R - ...Moi, c'est une proposition que je fais. Au fond, ils ont donné mandat pour négocier cette sortie de l'Union européenne, mais je pense que tout le monde sait que vis-à-vis du terrorisme on ne doit pas se diviser, vis-à-vis du terrorisme on ne doit pas se séparer. Et donc, je pense qu'il faut conserver les coopérations policières qui existent - nous avons de très nombreuses coopérations, y compris de renseignement, avec le MI1, le MI5 britannique ; ces coopérations, elles vont perdurer, parce que c'est l'intérêt et c'est dans l'intérêt de la sécurité de tous.
Q - Mais est-ce que c'est compréhensible et possible ? Parce que là on est pratiquement en état de divorce, et ce n'est pas forcément à l'amiable, parce que l'Union européenne, vous en parliez il y a un instant, est prête à réclamer beaucoup de choses aux Anglais peut-être même un dédit qui pourrait aller jusqu'à 100 milliards d'euros !
R - ...Non, cela n'est pas juste. Je crois qu'il faut faire attention aux mots qu'on utilise : dans les négociations pour le départ, il va y avoir des points extrêmement sensibles. Le premier point sensible ça sera la question des droits acquis des citoyens européens qui sont en Grande-Bretagne, droits acquis dans tous les domaines : est-ce qu'ils seront bien acquis jusqu'au bout, comment cela se passe ? ; et réciprocité pour les citoyens britanniques. Il va y avoir la deuxième question, qui est une question très sensible aussi, qui est la question des frontières, en particulier en Irlande, parce que comme vous le savez les accords de paix avaient mis fin à ces frontières, donc c'est une question sensible...
Q - Et nous, on pourrait remettre en cause la frontière du Touquet ? Et de Calais ?
R- Et j'arrive sur la question budgétaire, ce n'est pas un dédit. La Grande-Bretagne a pris vis-à-vis de l'Union européenne un certain nombre d'engagements dans un certain nombre de politiques. Il s'agira juste de solder les comptes et donc ce n'est pas un dédit. Ce n'est pas une punition, c'est : on se sépare et on solde les comptes.

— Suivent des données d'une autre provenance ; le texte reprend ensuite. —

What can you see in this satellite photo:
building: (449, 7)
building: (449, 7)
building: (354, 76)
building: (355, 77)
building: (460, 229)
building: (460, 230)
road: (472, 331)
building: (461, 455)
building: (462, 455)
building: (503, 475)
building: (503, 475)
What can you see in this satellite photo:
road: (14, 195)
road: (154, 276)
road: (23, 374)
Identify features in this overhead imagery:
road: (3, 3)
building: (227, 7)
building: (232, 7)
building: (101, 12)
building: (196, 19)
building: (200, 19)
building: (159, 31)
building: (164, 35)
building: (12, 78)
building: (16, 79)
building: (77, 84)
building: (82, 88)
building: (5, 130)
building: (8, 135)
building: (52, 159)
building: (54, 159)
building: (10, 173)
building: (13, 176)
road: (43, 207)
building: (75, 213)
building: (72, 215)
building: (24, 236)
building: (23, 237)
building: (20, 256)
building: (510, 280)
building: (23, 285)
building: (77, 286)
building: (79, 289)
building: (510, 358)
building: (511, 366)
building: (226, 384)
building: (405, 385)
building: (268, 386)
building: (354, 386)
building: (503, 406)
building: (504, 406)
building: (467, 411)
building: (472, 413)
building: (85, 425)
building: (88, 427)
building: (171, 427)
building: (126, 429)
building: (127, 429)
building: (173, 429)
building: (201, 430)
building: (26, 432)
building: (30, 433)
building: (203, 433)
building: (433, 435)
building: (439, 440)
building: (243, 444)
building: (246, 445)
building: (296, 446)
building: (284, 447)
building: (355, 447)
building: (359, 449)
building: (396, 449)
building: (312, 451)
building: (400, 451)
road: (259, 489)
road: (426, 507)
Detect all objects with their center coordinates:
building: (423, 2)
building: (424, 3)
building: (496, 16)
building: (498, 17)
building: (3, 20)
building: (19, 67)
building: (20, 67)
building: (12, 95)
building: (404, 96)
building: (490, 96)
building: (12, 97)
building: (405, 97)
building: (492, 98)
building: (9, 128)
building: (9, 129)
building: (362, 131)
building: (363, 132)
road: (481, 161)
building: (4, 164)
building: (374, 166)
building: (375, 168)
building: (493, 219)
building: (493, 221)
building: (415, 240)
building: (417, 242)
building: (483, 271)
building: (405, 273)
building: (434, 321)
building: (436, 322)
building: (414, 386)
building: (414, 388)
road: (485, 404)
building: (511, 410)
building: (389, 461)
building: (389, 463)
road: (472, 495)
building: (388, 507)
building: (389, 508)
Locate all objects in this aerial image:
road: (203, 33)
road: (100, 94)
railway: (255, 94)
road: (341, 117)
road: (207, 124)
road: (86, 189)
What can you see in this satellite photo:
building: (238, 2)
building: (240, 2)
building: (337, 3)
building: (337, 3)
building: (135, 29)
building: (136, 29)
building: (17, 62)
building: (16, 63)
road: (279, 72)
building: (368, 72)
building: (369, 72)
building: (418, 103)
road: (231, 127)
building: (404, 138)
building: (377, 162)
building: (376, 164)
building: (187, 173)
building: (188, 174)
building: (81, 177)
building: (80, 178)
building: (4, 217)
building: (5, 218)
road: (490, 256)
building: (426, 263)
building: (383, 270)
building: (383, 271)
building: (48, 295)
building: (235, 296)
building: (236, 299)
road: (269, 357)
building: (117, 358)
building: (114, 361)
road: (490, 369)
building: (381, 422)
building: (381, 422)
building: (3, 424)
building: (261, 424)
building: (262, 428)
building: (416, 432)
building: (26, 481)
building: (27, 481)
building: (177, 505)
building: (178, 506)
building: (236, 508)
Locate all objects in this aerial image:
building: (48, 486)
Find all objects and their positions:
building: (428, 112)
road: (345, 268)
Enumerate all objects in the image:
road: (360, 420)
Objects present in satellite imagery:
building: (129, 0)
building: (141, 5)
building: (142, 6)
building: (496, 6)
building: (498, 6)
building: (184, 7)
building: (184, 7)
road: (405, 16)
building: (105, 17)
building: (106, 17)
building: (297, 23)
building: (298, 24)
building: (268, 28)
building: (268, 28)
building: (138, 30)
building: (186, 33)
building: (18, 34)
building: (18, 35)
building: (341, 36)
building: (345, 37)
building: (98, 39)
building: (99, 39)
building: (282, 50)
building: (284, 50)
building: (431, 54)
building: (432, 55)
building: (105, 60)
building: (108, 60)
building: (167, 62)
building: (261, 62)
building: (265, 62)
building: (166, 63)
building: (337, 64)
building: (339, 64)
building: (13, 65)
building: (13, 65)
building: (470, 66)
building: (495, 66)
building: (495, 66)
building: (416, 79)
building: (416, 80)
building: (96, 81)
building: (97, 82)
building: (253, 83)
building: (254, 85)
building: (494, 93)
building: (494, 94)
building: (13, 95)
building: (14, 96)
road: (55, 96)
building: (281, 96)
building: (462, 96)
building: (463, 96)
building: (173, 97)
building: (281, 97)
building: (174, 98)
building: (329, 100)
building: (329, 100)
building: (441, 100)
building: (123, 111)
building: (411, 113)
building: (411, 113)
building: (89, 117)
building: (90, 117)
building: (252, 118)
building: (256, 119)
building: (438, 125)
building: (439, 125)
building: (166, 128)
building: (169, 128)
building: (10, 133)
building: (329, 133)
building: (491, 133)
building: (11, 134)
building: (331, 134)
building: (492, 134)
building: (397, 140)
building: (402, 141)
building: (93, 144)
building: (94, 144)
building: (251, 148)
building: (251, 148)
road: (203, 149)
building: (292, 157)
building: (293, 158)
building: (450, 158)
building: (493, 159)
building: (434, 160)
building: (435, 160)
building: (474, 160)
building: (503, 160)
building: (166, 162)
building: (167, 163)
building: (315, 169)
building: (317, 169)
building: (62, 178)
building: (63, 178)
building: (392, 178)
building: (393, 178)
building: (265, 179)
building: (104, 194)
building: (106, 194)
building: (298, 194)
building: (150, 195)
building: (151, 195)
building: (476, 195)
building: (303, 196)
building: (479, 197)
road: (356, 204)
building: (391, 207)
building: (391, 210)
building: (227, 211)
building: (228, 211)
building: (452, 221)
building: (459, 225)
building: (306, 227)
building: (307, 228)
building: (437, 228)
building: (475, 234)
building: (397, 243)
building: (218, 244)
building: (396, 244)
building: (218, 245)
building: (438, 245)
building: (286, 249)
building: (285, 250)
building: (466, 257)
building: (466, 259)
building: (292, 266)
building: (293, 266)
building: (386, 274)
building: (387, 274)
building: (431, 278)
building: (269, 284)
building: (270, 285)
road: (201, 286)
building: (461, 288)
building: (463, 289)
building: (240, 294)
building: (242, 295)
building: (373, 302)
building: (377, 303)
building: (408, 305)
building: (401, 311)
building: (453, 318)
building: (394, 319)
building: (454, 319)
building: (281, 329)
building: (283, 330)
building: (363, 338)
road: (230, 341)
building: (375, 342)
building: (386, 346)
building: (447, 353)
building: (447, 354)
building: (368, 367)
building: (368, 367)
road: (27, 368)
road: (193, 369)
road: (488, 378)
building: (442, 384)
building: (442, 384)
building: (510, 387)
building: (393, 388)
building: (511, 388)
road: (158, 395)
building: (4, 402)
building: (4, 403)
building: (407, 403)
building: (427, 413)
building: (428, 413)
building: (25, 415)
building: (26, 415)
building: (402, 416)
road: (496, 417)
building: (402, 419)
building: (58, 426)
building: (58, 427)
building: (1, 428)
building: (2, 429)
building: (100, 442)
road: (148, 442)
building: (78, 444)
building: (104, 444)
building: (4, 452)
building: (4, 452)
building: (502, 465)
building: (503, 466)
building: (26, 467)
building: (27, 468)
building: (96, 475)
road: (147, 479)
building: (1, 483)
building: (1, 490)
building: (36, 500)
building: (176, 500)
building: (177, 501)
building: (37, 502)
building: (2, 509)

Q - Enfin, c'est pris comme étant une position dure !
R - Le calendrier va s'ouvrir après les élections, peut-être que cela sera difficile, mais ce sont les Britanniques qui l'ont souhaité, l'Union européenne doit être unie ...
Q - D'un côté, on va se cogner et de l'autre, on va coopérer !
R - Je voudrais juste ajouter deux choses, mais écoutez, si je vous disais que, dans cette séparation, il y a une chose auquel il faut absolument mettre un terme aujourd'hui, c'est notre coopération policière, c'est notre coopération en matière de service de renseignements, je serais irresponsable ! Le terrorisme, il n'a pas de frontières, ce qu'il cherche à faire, c'est à diviser, c'est à séparer ! Je vous dis une chose, si nous sommes unis en matière de lutte contre le terrorisme ...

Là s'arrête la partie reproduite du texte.